Kanal Istanbul project challenges Russia, shakes up region - analyst
Turkish President Recep Tayyip Erdoğan’s Kanal Istanbul waterway project is creating concern for Russia over the new route it will provide for Western warships during a conflict, analyst Zvi Bar'el wrote in Israeli Haaretz newspaper on Saturday.
Russia, Brussels and the countries bordering the Black Sea are concerned because the canal project would give Turkey sole authority to govern the traffic and cargo passing through the waters, in addition permitting the passage of warships from the Mediterranean to the Black Sea, Bar’el wrote.
Championed for years by Erdoğan, the project will connect the Black Sea north of Istanbul to the Marmara Sea to the south and is estimated to cost $9.2 billion.
Last month, Turkey approved plans to develop the canal project, which has opened up debate about the 1936 Montreux Convention, which guarantees the free passage through the Bosphorus and Dardanelles straits of civilian vessels in times of both peace and war.

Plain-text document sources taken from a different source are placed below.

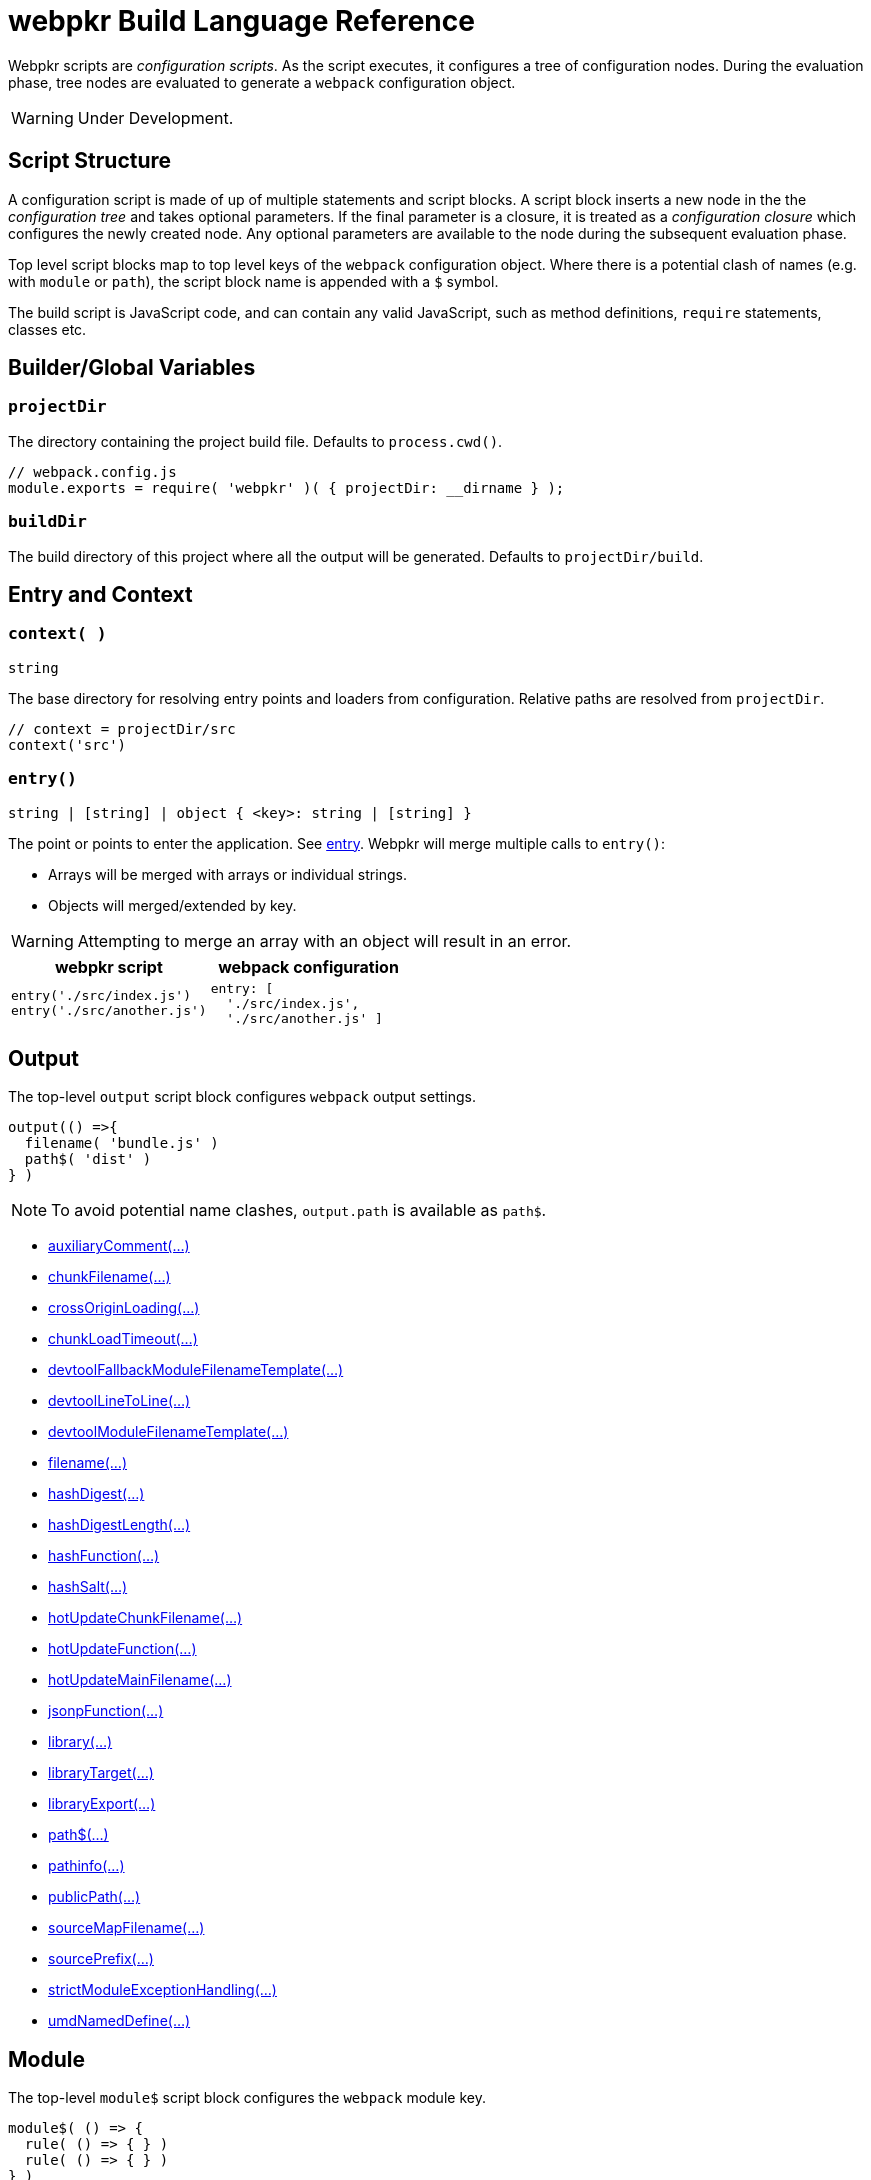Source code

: = webpkr Build Language Reference
:showtitle:
:page-permalink: /dsl-reference/

Webpkr scripts are _configuration scripts_. As the script executes, it configures a tree of configuration nodes. During the evaluation phase, tree nodes are evaluated to generate a `webpack` configuration object.

[WARNING]
Under Development.

== Script Structure
A configuration script is made of up of multiple statements and script blocks. A script block inserts a new node in the the _configuration tree_ and takes optional parameters. If the final parameter is a closure, it is treated as a _configuration closure_ which configures the newly created node. Any optional parameters are available to the node during the subsequent evaluation phase.

Top level script blocks map to top level keys of the `webpack` configuration object. Where there is a potential clash of names (e.g. with `module` or `path`), the script block name is appended with a `$` symbol.

The build script is JavaScript code, and can contain any valid JavaScript, such as method definitions, `require` statements, classes etc.

== Builder/Global Variables

=== `projectDir`
The directory containing the project build file. Defaults to `process.cwd()`.
```javascript
// webpack.config.js
module.exports = require( 'webpkr' )( { projectDir: __dirname } );

```
=== `buildDir`
The build directory of this project where all the output will be generated. Defaults to `projectDir/build`.

== Entry and Context

=== `context( )`
`string`

The base directory for resolving entry points and loaders from configuration. Relative paths are resolved from `projectDir`.

```javascript
// context = projectDir/src
context('src')
```


=== `entry()`
`string | [string] | object { <key>: string | [string] }`

The point or points to enter the application. See link:https://webpack.js.org/configuration/entry-context/#entry[entry]. Webpkr will merge multiple calls to `entry()`:

- Arrays will be merged with arrays or individual strings.
- Objects will merged/extended by key.

[WARNING]
Attempting to merge an array with an object will result in an error.

[header,cols="1a,1a", grid=cols, frame=none, options="header"]
|===
^| webpkr script
^| webpack configuration

|
```javascript
entry('./src/index.js')
entry('./src/another.js')
```

|
```javascript
entry: [
  './src/index.js',
  './src/another.js' ]
```
|===


== Output

The top-level `output` script block configures `webpack` output settings.

```javascript
output(() =>{
  filename( 'bundle.js' )
  path$( 'dist' )
} )
```

[NOTE]
====
To avoid potential name clashes, `output.path` is available as `path$`.
====

- link:https://webpack.js.org/configuration/output/#output-auxiliaryComment[auxiliaryComment(...)]
- link:https://webpack.js.org/configuration/output/#output-chunkFilename[chunkFilename(...)]
- link:https://webpack.js.org/configuration/output/#output-crossOriginLoading[crossOriginLoading(...)]
- link:https://webpack.js.org/configuration/output/#output-chunkLoadTimeout[chunkLoadTimeout(...)]
- link:https://webpack.js.org/configuration/output/#output-devtoolFallbackModuleFilenameTemplate[devtoolFallbackModuleFilenameTemplate(...)]
- link:https://webpack.js.org/configuration/output/#output-devtoolLineToLine[devtoolLineToLine(...)]
- link:https://webpack.js.org/configuration/output/#output-devtoolModuleFilenameTemplate[devtoolModuleFilenameTemplate(...)]
- link:https://webpack.js.org/configuration/output/#output-filename[filename(...)]
- link:https://webpack.js.org/configuration/output/#output-hashDigest[hashDigest(...)]
- link:https://webpack.js.org/configuration/output/#output-hashDigestLength[hashDigestLength(...)]
- link:https://webpack.js.org/configuration/output/#output-hashFunction[hashFunction(...)]
- link:https://webpack.js.org/configuration/output/#output-hashSalt[hashSalt(...)]
- link:https://webpack.js.org/configuration/output/#output-hotUpdateChunkFilename[hotUpdateChunkFilename(...)]
- link:https://webpack.js.org/configuration/output/#output-hotUpdateFunction[hotUpdateFunction(...)]
- link:https://webpack.js.org/configuration/output/#output-hotUpdateMainFilename[hotUpdateMainFilename(...)]
- link:https://webpack.js.org/configuration/output/#output-jsonpFunction[jsonpFunction(...)]
- link:https://webpack.js.org/configuration/output/#output-library[library(...)]
- link:https://webpack.js.org/configuration/output/#output-libraryTarget[libraryTarget(...)]
- link:https://webpack.js.org/configuration/output/#output-libraryExport[libraryExport(...)]
- link:https://webpack.js.org/configuration/output/#output-path$[path$(...)]
- link:https://webpack.js.org/configuration/output/#output-pathinfo[pathinfo(...)]
- link:https://webpack.js.org/configuration/output/#output-publicPath[publicPath(...)]
- link:https://webpack.js.org/configuration/output/#output-sourceMapFilename[sourceMapFilename(...)]
- link:https://webpack.js.org/configuration/output/#output-sourcePrefix[sourcePrefix(...)]
- link:https://webpack.js.org/configuration/output/#output-strictModuleExceptionHandling[strictModuleExceptionHandling(...)]
- link:https://webpack.js.org/configuration/output/#output-umdNamedDefine[umdNamedDefine(...)]

== Module

The top-level `module$` script block configures the `webpack` module key.

```javascript
module$( () => {
  rule( () => { } )
  rule( () => { } )
} )
```

`module$` provides the following script blocks:

=== `rule()`

The `rule` script block defines a rule which is matched to requests when modules are created. Rule blocks are grouped into the `module.rules` array during the evaluation phase.

```javascript
module$( () => {

  rule( () => {
    test( /\.css$/ )
    use( ExtractTextPlugin.extract( {
      fallback: 'style-loader',
      use: 'css-loader',
    } ) )
  } )

  rule( () => {
    test( /\.scss$/ )
    use( ExtractTextPlugin.extract( {
      fallback: 'style-loader',
      use: [
        { loader: 'css-loader' },
        { loader: 'sass-loader' },
      ]
    } ) )
  } )
} )
```

The following script blocks are available within the `rule` script block:

- link:https://webpack.js.org/configuration/module/#rule-enforce[enforce(...)]
- link:https://webpack.js.org/configuration/module/#rule-exclude[exclude(...)]
- link:https://webpack.js.org/configuration/module/#rule-include[include(...)]
- link:https://webpack.js.org/configuration/module/#rule-issuer[issuer(...)]
- link:https://webpack.js.org/configuration/module/#rule-loader[loader(...)]
- link:https://webpack.js.org/configuration/module/#rule-loaders[loaders(...)]
- link:https://webpack.js.org/configuration/module/#rule-oneOf[oneOf(...)]
- link:https://webpack.js.org/configuration/module/#rule-options[options(...)]
- link:https://webpack.js.org/configuration/module/#rule-parser[parser(...)]
- link:https://webpack.js.org/configuration/module/#rule-query[query(...)]
- link:https://webpack.js.org/configuration/module/#rule-resource[resource(...)]
- link:https://webpack.js.org/configuration/module/#rule-resourceQuery[resourceQuery(...)]
- link:https://webpack.js.org/configuration/module/#rule-compiler[compiler(...)]
- link:https://webpack.js.org/configuration/module/#rule-test[test(...)]
- link:https://webpack.js.org/configuration/module/#rule-use[use(...)]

The project appears to be good news for the United States, Bar’el wrote, as it would be able to send its warships into the Black Sea if war broke out with Russia.

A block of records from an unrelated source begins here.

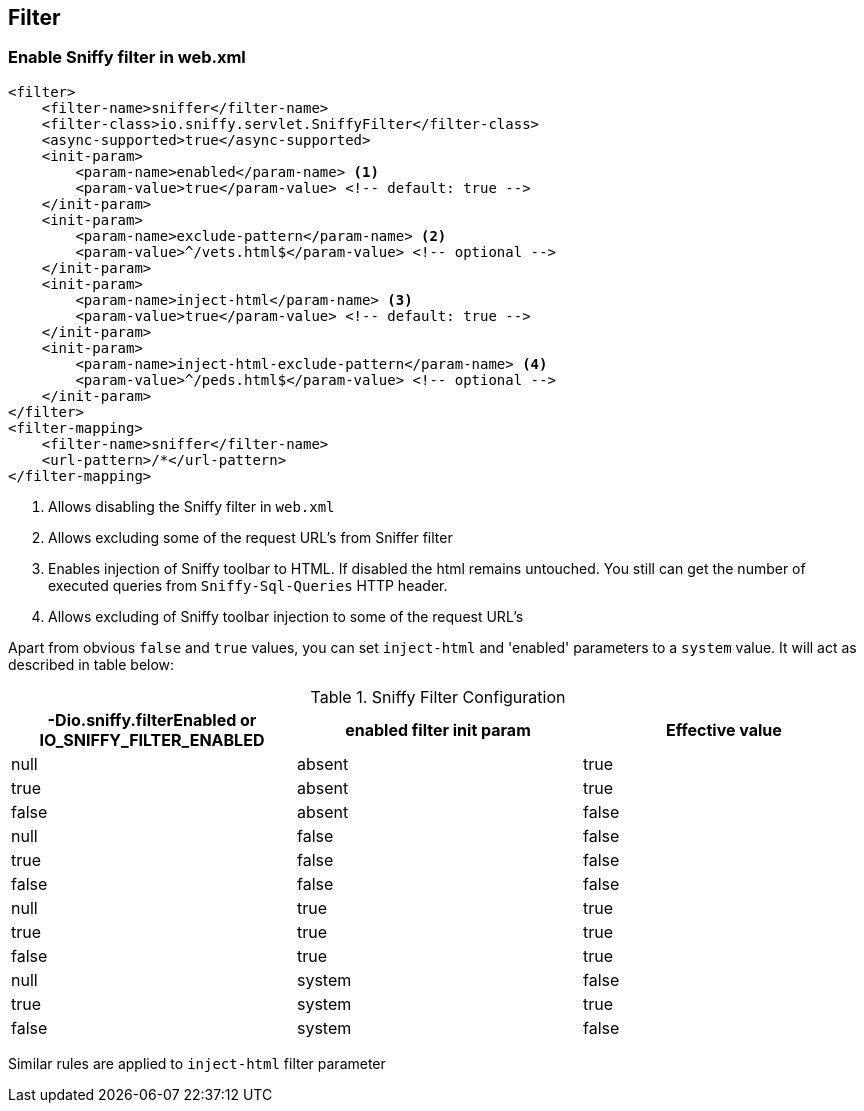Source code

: == Filter

=== Enable Sniffy filter in web.xml

```xml
<filter>
    <filter-name>sniffer</filter-name>
    <filter-class>io.sniffy.servlet.SniffyFilter</filter-class>
    <async-supported>true</async-supported>
    <init-param>
        <param-name>enabled</param-name> <1>
        <param-value>true</param-value> <!-- default: true -->
    </init-param>
    <init-param>
        <param-name>exclude-pattern</param-name> <2>
        <param-value>^/vets.html$</param-value> <!-- optional -->
    </init-param>
    <init-param>
        <param-name>inject-html</param-name> <3>
        <param-value>true</param-value> <!-- default: true -->
    </init-param>
    <init-param>
        <param-name>inject-html-exclude-pattern</param-name> <4>
        <param-value>^/peds.html$</param-value> <!-- optional -->
    </init-param>
</filter>
<filter-mapping>
    <filter-name>sniffer</filter-name>
    <url-pattern>/*</url-pattern>
</filter-mapping>
```
<1> Allows disabling the Sniffy filter in `web.xml`
<2> Allows excluding some of the request URL's from Sniffer filter
<3> Enables injection of Sniffy toolbar to HTML. If disabled the html remains untouched. You still can get the number of executed queries from `Sniffy-Sql-Queries` HTTP header.
<4> Allows excluding of Sniffy toolbar injection to some of the request URL's

Apart from obvious `false` and `true` values, you can set `inject-html` and 'enabled' parameters to a `system` value.
It will act as described in table below:

.Sniffy Filter Configuration
|===
|-Dio.sniffy.filterEnabled or IO_SNIFFY_FILTER_ENABLED |enabled filter init param |Effective value

|null
|absent
|true

|true
|absent
|true

|false
|absent
|false

|null
|false
|false

|true
|false
|false

|false
|false
|false

|null
|true
|true

|true
|true
|true

|false
|true
|true

|null
|system
|false

|true
|system
|true

|false
|system
|false

|
|===

Similar rules are applied to `inject-html` filter parameter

But "Washington would undoubtedly have to make major concessions to Turkey, like abandoning its campaign against Turkey’s acquisition of S-400 anti-aircraft systems from Moscow,’’ he added.
Plans for the project arrive when "Turkey is suffering one of its worst economic crises in a generation and is facing a fourth coronavirus wave averaging over 56,000 new cases a day,’’ the analyst wrote.
Turkey’s strongman is using the project to signal his "ambition to turn Turkey into a regional power that will make both Russia and the United States dependent on it,’’ according to Bar’el.
At home, Erdoğan is battling with COVID-19 vaccine shortage and failures in distributing it amid spiking infection rates, the analyst said, as Ankara pledged to send 150,000 doses of the jab to war-torn Libya.
"All these problems are supposed to magically disappear in the waters of the Istanbul Canal,’’ Bar’el wrote.